Saved entries:
********
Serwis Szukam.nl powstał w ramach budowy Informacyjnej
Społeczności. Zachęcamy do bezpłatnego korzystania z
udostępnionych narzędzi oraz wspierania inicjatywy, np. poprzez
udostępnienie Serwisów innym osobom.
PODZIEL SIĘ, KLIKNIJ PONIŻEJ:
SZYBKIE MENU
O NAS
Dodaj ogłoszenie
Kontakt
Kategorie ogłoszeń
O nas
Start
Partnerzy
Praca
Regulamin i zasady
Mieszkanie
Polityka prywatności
********
Give an exact copy of all the data shown above.

SOLUTION FOR THIS TASK:
Serwis Szukam.nl powstał w ramach budowy Informacyjnej
Społeczności. Zachęcamy do bezpłatnego korzystania z
udostępnionych narzędzi oraz wspierania inicjatywy, np. poprzez
udostępnienie Serwisów innym osobom.
PODZIEL SIĘ, KLIKNIJ PONIŻEJ:
SZYBKIE MENU
O NAS
Dodaj ogłoszenie
Kontakt
Kategorie ogłoszeń
O nas
Start
Partnerzy
Praca
Regulamin i zasady
Mieszkanie
Polityka prywatności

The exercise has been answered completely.